Virginia Woolf
© Fabulorum. José Medio

Lady Ottoline was above all a stupendous hostess. One of those individuals historians and cultural pundits love to cuddle and criticize almost in the same breath. Her influence as a catalyst to artists, painters and writers during the Edwardian period and beyond was undisputed. Lacking the creative flame herself, she was excluded from the inspiration that she so remarkably fostered in others.

Born an aristocrat, Ottoline Violet Anne Cavendish-Bentwick, was bestowed with an unusual physique. At six foot three, with an impossibly beaky nose, she towered over her circle of protégés and so called friends, dressed in gaudy drapes and hats – Lytton Strachey described her appearance as “the Spanish Armada in full sail”-. She would add high heels to her attire and the final result was one of perplexing authority. Her cultivated façade added to her physical extravagance and made her often appear as an object of derision.

After an initial affair with Alex Munthe in Capri, Ottoline moved back to her stomping grounds. She married Philip Morrell, a liberal M.P. of pacifist leanings. They both entertained in their London home at Bedford Square. All the luminaries from the Bloomsbury circle frequented their parties, but it was at Garsington Manor, their country Tudor estate acquired by the couple in 1914, where Ottoline shone as a patron. The restlessness that pushed her to break the constraints of her aristocratic upbringing found an outlet in the salons where she generously encouraged the likes of Aldous Huxley, Lytton Strachey, D.H. Lawrence, Duncan Grant, Virginia Woolf and T.S. Eliot among so many other admirers or hangers on. Her intellectual rebelliousness stayed safely on the side of non-political commitments, except for the pacifism that many of her class defended. She was not a participant in the world of Emmeline Pankurst and the emerging political and social rights for women.

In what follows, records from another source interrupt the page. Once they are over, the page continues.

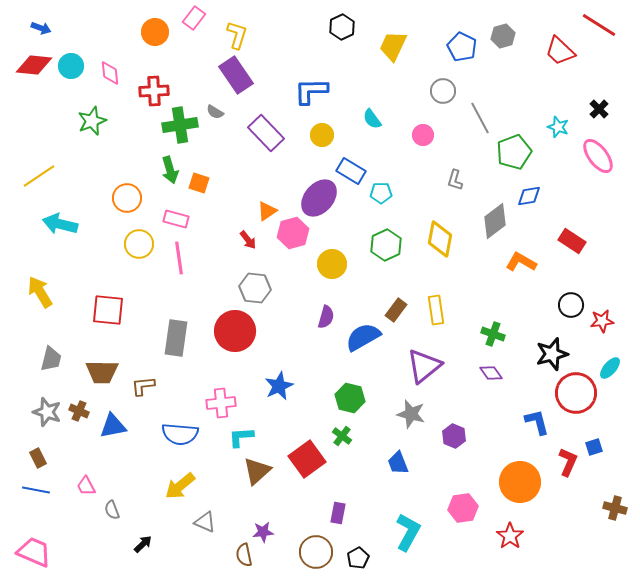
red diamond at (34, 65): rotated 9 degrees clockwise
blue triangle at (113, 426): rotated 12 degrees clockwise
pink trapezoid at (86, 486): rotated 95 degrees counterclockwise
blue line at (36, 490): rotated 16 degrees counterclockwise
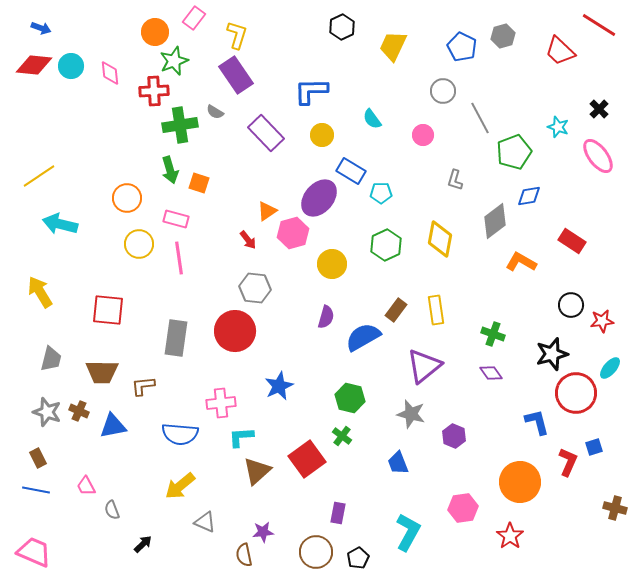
green star at (92, 121): moved 82 px right, 60 px up
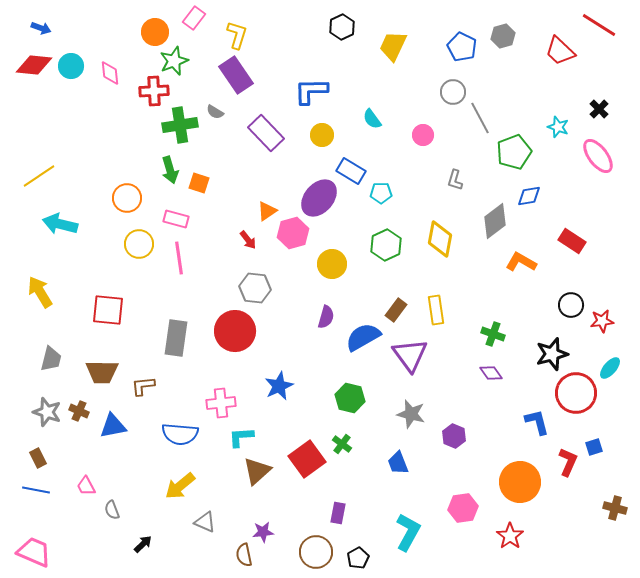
gray circle at (443, 91): moved 10 px right, 1 px down
purple triangle at (424, 366): moved 14 px left, 11 px up; rotated 27 degrees counterclockwise
green cross at (342, 436): moved 8 px down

Ottoline adopted the free morals of her companions and collected lover after lover. In 1911 she began a relationship with the philosopher Bertrand Russell which lasted for several years and was carried on with the acquiescence of her husband, a philanderer himself. It produced more than 2000 letters of correspondence and gives us a curious insight in a very unlikely relationship. In spite of their enduring bond, Ottoline hinted several times at the physical repugnance he provoked in her.

There was another side to Ottoline. A profound and vague spirituality that somehow ran parallel to her unattained longings to be someone she was not quite know how to be. She certainly wanted to be loved and appreciated. In her quest, she gave the best of herself to others. She may not have succeeded in giving it to herself.